=== Begin Enclosure ===

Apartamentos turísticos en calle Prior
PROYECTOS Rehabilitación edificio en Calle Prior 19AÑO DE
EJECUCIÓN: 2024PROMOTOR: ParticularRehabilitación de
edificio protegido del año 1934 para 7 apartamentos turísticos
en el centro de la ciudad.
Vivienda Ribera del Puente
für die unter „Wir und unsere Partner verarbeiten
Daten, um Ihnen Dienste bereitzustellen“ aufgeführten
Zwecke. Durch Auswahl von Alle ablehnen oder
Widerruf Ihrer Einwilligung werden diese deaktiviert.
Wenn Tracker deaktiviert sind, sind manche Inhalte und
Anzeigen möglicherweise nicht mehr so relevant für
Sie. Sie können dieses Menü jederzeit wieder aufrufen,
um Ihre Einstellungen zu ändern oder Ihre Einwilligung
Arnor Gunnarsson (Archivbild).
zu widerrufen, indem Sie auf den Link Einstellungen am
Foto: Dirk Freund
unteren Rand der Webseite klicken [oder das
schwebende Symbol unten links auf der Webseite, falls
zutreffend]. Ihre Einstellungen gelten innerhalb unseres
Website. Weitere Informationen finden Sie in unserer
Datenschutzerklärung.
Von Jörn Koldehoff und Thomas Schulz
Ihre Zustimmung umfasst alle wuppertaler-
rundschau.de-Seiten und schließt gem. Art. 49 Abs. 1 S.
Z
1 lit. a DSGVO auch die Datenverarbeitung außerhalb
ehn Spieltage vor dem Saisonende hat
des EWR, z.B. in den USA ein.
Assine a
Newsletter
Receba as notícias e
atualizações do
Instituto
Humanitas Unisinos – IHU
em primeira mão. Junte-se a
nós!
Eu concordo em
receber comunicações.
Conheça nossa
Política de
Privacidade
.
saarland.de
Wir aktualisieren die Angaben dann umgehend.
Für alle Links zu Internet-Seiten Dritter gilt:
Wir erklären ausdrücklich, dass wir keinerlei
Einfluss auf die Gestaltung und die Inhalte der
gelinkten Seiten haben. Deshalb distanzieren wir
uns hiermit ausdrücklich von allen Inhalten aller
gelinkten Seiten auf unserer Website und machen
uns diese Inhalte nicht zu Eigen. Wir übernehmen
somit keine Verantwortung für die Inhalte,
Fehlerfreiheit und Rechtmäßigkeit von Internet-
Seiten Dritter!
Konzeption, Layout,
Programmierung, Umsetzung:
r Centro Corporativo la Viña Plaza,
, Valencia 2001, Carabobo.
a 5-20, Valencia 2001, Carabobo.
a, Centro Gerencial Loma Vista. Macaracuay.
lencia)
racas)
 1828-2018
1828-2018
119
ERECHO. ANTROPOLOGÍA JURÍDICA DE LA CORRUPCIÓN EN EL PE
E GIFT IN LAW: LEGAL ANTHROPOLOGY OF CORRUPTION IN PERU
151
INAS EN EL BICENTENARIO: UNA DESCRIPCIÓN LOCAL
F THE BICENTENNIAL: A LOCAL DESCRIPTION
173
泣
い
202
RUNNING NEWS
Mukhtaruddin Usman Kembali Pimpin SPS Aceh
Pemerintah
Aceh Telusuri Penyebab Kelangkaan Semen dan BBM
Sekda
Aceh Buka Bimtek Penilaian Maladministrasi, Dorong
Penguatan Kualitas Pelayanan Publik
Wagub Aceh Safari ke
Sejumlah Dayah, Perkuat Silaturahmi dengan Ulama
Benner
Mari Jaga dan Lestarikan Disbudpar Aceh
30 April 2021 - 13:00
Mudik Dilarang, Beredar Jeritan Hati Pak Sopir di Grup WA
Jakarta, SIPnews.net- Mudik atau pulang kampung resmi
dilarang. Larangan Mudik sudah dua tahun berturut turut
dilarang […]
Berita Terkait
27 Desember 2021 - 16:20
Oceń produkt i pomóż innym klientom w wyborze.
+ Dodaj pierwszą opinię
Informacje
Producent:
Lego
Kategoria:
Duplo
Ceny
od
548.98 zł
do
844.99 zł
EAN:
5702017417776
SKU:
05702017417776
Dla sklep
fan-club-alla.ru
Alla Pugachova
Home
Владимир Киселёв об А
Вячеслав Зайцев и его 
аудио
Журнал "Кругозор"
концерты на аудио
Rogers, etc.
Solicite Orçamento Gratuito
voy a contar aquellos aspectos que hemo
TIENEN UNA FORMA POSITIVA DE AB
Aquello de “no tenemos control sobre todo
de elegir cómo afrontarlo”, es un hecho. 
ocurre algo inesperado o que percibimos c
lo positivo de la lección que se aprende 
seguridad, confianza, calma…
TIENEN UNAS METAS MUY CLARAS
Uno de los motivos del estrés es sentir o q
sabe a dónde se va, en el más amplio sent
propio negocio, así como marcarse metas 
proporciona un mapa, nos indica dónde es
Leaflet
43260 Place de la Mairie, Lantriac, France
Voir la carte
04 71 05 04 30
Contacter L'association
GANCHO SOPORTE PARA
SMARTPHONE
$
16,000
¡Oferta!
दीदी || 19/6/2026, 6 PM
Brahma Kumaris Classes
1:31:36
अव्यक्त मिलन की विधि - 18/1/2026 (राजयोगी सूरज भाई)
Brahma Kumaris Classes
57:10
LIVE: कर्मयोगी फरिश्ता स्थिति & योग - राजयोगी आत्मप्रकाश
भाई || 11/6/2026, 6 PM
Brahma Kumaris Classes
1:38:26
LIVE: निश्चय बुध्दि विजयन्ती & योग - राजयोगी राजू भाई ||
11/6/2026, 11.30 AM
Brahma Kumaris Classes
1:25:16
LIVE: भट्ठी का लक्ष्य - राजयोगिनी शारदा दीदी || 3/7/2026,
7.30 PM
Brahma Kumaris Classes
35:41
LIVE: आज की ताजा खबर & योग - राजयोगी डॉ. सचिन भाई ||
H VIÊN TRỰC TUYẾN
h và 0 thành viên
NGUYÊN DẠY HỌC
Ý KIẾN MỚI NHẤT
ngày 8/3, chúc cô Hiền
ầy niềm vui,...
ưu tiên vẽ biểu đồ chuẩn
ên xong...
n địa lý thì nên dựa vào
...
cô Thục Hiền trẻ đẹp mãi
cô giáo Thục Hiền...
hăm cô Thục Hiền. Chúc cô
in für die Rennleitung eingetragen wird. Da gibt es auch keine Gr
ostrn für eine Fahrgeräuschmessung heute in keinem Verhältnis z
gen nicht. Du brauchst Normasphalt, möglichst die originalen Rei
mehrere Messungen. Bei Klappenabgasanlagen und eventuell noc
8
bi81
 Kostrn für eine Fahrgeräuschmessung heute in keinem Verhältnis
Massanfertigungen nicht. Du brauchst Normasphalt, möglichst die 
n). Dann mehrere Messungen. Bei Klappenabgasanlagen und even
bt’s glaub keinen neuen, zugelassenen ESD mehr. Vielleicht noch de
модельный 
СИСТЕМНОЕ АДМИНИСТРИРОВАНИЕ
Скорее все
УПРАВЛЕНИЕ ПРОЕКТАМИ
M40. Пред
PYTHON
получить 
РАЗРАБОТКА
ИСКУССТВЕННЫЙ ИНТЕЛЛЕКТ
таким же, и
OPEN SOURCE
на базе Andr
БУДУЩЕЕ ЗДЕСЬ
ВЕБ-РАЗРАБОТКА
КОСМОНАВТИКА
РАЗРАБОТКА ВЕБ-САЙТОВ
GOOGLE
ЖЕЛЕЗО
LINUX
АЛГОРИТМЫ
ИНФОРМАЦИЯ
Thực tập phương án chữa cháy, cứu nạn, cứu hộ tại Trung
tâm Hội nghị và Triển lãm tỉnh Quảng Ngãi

=== End Enclosure ===

▸ **Assigned task**: Reproduce the text of every item above verbatim, line by line.

▸ **Solution for this problem**:
Apartamentos turísticos en calle Prior
PROYECTOS Rehabilitación edificio en Calle Prior 19AÑO DE
EJECUCIÓN: 2024PROMOTOR: ParticularRehabilitación de
edificio protegido del año 1934 para 7 apartamentos turísticos
en el centro de la ciudad.
Vivienda Ribera del Puente
für die unter „Wir und unsere Partner verarbeiten
Daten, um Ihnen Dienste bereitzustellen“ aufgeführten
Zwecke. Durch Auswahl von Alle ablehnen oder
Widerruf Ihrer Einwilligung werden diese deaktiviert.
Wenn Tracker deaktiviert sind, sind manche Inhalte und
Anzeigen möglicherweise nicht mehr so relevant für
Sie. Sie können dieses Menü jederzeit wieder aufrufen,
um Ihre Einstellungen zu ändern oder Ihre Einwilligung
Arnor Gunnarsson (Archivbild).
zu widerrufen, indem Sie auf den Link Einstellungen am
Foto: Dirk Freund
unteren Rand der Webseite klicken [oder das
schwebende Symbol unten links auf der Webseite, falls
zutreffend]. Ihre Einstellungen gelten innerhalb unseres
Website. Weitere Informationen finden Sie in unserer
Datenschutzerklärung.
Von Jörn Koldehoff und Thomas Schulz
Ihre Zustimmung umfasst alle wuppertaler-
rundschau.de-Seiten und schließt gem. Art. 49 Abs. 1 S.
Z
1 lit. a DSGVO auch die Datenverarbeitung außerhalb
ehn Spieltage vor dem Saisonende hat
des EWR, z.B. in den USA ein.
Assine a
Newsletter
Receba as notícias e
atualizações do
Instituto
Humanitas Unisinos – IHU
em primeira mão. Junte-se a
nós!
Eu concordo em
receber comunicações.
Conheça nossa
Política de
Privacidade
.
saarland.de
Wir aktualisieren die Angaben dann umgehend.
Für alle Links zu Internet-Seiten Dritter gilt:
Wir erklären ausdrücklich, dass wir keinerlei
Einfluss auf die Gestaltung und die Inhalte der
gelinkten Seiten haben. Deshalb distanzieren wir
uns hiermit ausdrücklich von allen Inhalten aller
gelinkten Seiten auf unserer Website und machen
uns diese Inhalte nicht zu Eigen. Wir übernehmen
somit keine Verantwortung für die Inhalte,
Fehlerfreiheit und Rechtmäßigkeit von Internet-
Seiten Dritter!
Konzeption, Layout,
Programmierung, Umsetzung:
r Centro Corporativo la Viña Plaza,
, Valencia 2001, Carabobo.
a 5-20, Valencia 2001, Carabobo.
a, Centro Gerencial Loma Vista. Macaracuay.
lencia)
racas)
 1828-2018
1828-2018
119
ERECHO. ANTROPOLOGÍA JURÍDICA DE LA CORRUPCIÓN EN EL PE
E GIFT IN LAW: LEGAL ANTHROPOLOGY OF CORRUPTION IN PERU
151
INAS EN EL BICENTENARIO: UNA DESCRIPCIÓN LOCAL
F THE BICENTENNIAL: A LOCAL DESCRIPTION
173
泣
い
202
RUNNING NEWS
Mukhtaruddin Usman Kembali Pimpin SPS Aceh
Pemerintah
Aceh Telusuri Penyebab Kelangkaan Semen dan BBM
Sekda
Aceh Buka Bimtek Penilaian Maladministrasi, Dorong
Penguatan Kualitas Pelayanan Publik
Wagub Aceh Safari ke
Sejumlah Dayah, Perkuat Silaturahmi dengan Ulama
Benner
Mari Jaga dan Lestarikan Disbudpar Aceh
30 April 2021 - 13:00
Mudik Dilarang, Beredar Jeritan Hati Pak Sopir di Grup WA
Jakarta, SIPnews.net- Mudik atau pulang kampung resmi
dilarang. Larangan Mudik sudah dua tahun berturut turut
dilarang […]
Berita Terkait
27 Desember 2021 - 16:20
Oceń produkt i pomóż innym klientom w wyborze.
+ Dodaj pierwszą opinię
Informacje
Producent:
Lego
Kategoria:
Duplo
Ceny
od
548.98 zł
do
844.99 zł
EAN:
5702017417776
SKU:
05702017417776
Dla sklep
fan-club-alla.ru
Alla Pugachova
Home
Владимир Киселёв об А
Вячеслав Зайцев и его 
аудио
Журнал "Кругозор"
концерты на аудио
Rogers, etc.
Solicite Orçamento Gratuito
voy a contar aquellos aspectos que hemo
TIENEN UNA FORMA POSITIVA DE AB
Aquello de “no tenemos control sobre todo
de elegir cómo afrontarlo”, es un hecho. 
ocurre algo inesperado o que percibimos c
lo positivo de la lección que se aprende 
seguridad, confianza, calma…
TIENEN UNAS METAS MUY CLARAS
Uno de los motivos del estrés es sentir o q
sabe a dónde se va, en el más amplio sent
propio negocio, así como marcarse metas 
proporciona un mapa, nos indica dónde es
Leaflet
43260 Place de la Mairie, Lantriac, France
Voir la carte
04 71 05 04 30
Contacter L'association
GANCHO SOPORTE PARA
SMARTPHONE
$
16,000
¡Oferta!
दीदी || 19/6/2026, 6 PM
Brahma Kumaris Classes
1:31:36
अव्यक्त मिलन की विधि - 18/1/2026 (राजयोगी सूरज भाई)
Brahma Kumaris Classes
57:10
LIVE: कर्मयोगी फरिश्ता स्थिति & योग - राजयोगी आत्मप्रकाश
भाई || 11/6/2026, 6 PM
Brahma Kumaris Classes
1:38:26
LIVE: निश्चय बुध्दि विजयन्ती & योग - राजयोगी राजू भाई ||
11/6/2026, 11.30 AM
Brahma Kumaris Classes
1:25:16
LIVE: भट्ठी का लक्ष्य - राजयोगिनी शारदा दीदी || 3/7/2026,
7.30 PM
Brahma Kumaris Classes
35:41
LIVE: आज की ताजा खबर & योग - राजयोगी डॉ. सचिन भाई ||
H VIÊN TRỰC TUYẾN
h và 0 thành viên
NGUYÊN DẠY HỌC
Ý KIẾN MỚI NHẤT
ngày 8/3, chúc cô Hiền
ầy niềm vui,...
ưu tiên vẽ biểu đồ chuẩn
ên xong...
n địa lý thì nên dựa vào
...
cô Thục Hiền trẻ đẹp mãi
cô giáo Thục Hiền...
hăm cô Thục Hiền. Chúc cô
in für die Rennleitung eingetragen wird. Da gibt es auch keine Gr
ostrn für eine Fahrgeräuschmessung heute in keinem Verhältnis z
gen nicht. Du brauchst Normasphalt, möglichst die originalen Rei
mehrere Messungen. Bei Klappenabgasanlagen und eventuell noc
8
bi81
 Kostrn für eine Fahrgeräuschmessung heute in keinem Verhältnis
Massanfertigungen nicht. Du brauchst Normasphalt, möglichst die 
n). Dann mehrere Messungen. Bei Klappenabgasanlagen und even
bt’s glaub keinen neuen, zugelassenen ESD mehr. Vielleicht noch de
модельный 
СИСТЕМНОЕ АДМИНИСТРИРОВАНИЕ
Скорее все
УПРАВЛЕНИЕ ПРОЕКТАМИ
M40. Пред
PYTHON
получить 
РАЗРАБОТКА
ИСКУССТВЕННЫЙ ИНТЕЛЛЕКТ
таким же, и
OPEN SOURCE
на базе Andr
БУДУЩЕЕ ЗДЕСЬ
ВЕБ-РАЗРАБОТКА
КОСМОНАВТИКА
РАЗРАБОТКА ВЕБ-САЙТОВ
GOOGLE
ЖЕЛЕЗО
LINUX
АЛГОРИТМЫ
ИНФОРМАЦИЯ
Thực tập phương án chữa cháy, cứu nạn, cứu hộ tại Trung
tâm Hội nghị và Triển lãm tỉnh Quảng Ngãi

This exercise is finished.